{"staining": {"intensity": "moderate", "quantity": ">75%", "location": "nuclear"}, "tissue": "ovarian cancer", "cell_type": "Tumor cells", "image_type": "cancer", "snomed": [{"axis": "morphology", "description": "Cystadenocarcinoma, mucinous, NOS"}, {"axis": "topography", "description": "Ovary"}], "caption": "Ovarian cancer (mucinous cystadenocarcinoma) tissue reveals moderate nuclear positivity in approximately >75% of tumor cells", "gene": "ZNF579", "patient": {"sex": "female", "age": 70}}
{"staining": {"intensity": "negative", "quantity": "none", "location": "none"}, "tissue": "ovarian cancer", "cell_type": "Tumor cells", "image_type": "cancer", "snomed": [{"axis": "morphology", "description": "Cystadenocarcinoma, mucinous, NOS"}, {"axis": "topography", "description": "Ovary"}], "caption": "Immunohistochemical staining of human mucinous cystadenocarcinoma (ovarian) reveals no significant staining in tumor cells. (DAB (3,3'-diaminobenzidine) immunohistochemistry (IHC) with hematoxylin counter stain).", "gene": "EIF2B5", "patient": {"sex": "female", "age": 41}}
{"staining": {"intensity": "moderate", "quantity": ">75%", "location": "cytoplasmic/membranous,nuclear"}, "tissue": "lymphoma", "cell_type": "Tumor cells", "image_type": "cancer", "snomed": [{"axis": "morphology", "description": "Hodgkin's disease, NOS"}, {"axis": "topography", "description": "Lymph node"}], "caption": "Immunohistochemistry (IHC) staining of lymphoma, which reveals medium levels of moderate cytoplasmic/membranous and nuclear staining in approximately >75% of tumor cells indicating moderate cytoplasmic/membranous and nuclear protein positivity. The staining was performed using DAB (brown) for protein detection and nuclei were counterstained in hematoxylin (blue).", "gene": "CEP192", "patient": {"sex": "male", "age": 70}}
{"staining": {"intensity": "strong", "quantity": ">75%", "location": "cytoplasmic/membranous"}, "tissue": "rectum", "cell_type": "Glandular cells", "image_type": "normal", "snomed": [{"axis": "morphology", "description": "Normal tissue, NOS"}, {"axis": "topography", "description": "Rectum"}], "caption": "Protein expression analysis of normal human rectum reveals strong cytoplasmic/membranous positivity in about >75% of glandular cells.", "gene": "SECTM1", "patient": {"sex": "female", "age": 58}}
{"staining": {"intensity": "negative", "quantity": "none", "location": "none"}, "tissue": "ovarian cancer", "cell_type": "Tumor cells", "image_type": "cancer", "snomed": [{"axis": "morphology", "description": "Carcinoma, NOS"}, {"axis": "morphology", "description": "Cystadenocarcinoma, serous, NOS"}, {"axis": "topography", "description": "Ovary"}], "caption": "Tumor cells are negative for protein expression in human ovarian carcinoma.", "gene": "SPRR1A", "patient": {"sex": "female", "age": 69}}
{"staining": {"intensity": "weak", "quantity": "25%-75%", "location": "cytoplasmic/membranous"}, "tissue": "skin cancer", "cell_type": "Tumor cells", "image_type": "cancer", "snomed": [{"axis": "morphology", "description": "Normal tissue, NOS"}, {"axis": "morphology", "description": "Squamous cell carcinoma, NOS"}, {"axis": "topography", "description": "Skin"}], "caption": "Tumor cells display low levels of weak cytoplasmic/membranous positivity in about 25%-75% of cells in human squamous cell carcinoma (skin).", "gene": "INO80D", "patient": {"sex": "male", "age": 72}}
* * *
# Task to complete
Quote only the stretch of lines that starts the data above and ends with the line containing "staining of human", both included.

# Exercise answer
{"staining": {"intensity": "moderate", "quantity": ">75%", "location": "nuclear"}, "tissue": "ovarian cancer", "cell_type": "Tumor cells", "image_type": "cancer", "snomed": [{"axis": "morphology", "description": "Cystadenocarcinoma, mucinous, NOS"}, {"axis": "topography", "description": "Ovary"}], "caption": "Ovarian cancer (mucinous cystadenocarcinoma) tissue reveals moderate nuclear positivity in approximately >75% of tumor cells", "gene": "ZNF579", "patient": {"sex": "female", "age": 70}}
{"staining": {"intensity": "negative", "quantity": "none", "location": "none"}, "tissue": "ovarian cancer", "cell_type": "Tumor cells", "image_type": "cancer", "snomed": [{"axis": "morphology", "description": "Cystadenocarcinoma, mucinous, NOS"}, {"axis": "topography", "description": "Ovary"}], "caption": "Immunohistochemical staining of human mucinous cystadenocarcinoma (ovarian) reveals no significant staining in tumor cells. (DAB (3,3'-diaminobenzidine) immunohistochemistry (IHC) with hematoxylin counter stain).", "gene": "EIF2B5", "patient": {"sex": "female", "age": 41}}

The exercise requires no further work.